> YOUR GOAL:
Please filter the data below down to the lines holding the string "background".

(Stored data)
....

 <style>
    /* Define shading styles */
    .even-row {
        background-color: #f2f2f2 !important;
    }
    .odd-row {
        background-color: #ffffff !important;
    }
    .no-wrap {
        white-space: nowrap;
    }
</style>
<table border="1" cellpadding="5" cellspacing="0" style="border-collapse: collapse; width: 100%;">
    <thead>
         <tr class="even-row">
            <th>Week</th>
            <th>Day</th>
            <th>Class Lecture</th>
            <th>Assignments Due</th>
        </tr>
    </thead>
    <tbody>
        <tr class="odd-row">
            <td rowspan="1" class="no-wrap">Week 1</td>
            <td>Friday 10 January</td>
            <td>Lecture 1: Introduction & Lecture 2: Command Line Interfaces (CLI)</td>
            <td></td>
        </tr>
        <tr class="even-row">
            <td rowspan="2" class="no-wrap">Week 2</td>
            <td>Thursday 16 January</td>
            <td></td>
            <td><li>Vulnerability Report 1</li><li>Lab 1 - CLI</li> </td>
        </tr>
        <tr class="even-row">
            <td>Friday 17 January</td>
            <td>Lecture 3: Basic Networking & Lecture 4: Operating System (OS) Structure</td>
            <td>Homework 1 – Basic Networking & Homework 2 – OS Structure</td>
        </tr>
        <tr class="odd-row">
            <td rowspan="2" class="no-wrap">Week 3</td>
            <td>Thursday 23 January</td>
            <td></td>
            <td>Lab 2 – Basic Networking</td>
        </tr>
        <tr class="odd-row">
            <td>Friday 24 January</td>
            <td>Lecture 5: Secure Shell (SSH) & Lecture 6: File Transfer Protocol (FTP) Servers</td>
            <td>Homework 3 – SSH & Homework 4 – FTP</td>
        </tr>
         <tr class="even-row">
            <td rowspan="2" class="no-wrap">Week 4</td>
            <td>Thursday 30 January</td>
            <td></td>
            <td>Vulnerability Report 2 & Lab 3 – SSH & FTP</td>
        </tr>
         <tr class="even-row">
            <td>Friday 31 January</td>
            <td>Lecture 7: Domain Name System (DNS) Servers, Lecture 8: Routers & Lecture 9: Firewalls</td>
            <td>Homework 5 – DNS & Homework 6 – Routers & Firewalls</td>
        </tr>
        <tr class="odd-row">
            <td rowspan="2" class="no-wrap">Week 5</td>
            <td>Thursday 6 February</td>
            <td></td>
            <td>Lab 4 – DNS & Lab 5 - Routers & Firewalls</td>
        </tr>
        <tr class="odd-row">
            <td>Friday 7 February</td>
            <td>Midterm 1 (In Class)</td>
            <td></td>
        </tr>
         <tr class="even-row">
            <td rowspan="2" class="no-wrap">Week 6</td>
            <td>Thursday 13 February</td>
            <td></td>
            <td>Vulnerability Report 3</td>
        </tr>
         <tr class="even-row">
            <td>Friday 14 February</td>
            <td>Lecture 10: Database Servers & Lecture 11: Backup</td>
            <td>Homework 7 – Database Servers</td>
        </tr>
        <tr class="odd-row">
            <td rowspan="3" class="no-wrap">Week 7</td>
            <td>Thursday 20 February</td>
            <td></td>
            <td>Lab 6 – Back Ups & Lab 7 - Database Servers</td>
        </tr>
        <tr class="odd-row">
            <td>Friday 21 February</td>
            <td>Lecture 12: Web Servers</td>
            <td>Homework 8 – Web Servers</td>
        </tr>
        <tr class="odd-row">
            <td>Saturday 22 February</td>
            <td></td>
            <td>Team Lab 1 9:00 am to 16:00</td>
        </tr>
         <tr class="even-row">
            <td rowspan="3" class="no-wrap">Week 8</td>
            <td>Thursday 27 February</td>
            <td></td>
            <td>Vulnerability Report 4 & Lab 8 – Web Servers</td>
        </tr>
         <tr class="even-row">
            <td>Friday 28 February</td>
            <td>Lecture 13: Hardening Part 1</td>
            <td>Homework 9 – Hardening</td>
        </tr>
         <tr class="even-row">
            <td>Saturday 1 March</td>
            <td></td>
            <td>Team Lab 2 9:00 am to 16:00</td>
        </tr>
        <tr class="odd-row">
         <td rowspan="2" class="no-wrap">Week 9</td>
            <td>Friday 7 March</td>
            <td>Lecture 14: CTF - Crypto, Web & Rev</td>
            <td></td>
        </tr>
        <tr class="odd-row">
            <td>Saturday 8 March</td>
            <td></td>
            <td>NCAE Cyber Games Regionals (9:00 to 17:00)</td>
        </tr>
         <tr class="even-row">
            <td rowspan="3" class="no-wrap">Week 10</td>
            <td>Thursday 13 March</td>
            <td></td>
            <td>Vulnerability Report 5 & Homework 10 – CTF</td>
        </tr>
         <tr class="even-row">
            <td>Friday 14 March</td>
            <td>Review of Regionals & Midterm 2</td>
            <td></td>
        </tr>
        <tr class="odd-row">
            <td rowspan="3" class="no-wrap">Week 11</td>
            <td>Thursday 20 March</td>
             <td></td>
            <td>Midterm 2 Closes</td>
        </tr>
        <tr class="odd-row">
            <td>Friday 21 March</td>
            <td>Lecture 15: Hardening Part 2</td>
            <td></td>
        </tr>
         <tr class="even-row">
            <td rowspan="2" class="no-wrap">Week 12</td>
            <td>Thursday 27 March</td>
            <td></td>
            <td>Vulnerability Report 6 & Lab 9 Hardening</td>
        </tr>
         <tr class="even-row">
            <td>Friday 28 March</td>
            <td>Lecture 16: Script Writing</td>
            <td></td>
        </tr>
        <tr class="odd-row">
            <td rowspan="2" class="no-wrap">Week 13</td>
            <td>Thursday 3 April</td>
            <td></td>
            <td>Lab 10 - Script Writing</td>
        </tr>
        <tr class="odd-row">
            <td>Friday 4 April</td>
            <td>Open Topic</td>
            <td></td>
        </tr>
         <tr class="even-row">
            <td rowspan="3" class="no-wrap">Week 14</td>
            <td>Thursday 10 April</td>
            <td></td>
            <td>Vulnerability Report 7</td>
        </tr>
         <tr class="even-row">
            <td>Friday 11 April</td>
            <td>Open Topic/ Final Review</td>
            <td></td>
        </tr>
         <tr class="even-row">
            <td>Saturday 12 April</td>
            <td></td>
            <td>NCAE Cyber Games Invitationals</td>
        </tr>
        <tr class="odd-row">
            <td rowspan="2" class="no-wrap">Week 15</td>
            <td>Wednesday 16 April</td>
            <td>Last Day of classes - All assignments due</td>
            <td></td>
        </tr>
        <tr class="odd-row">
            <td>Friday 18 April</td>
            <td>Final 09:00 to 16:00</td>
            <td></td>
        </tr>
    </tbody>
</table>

....

> SOLUTION BELOW:
        background-color: #f2f2f2 !important;
        background-color: #ffffff !important;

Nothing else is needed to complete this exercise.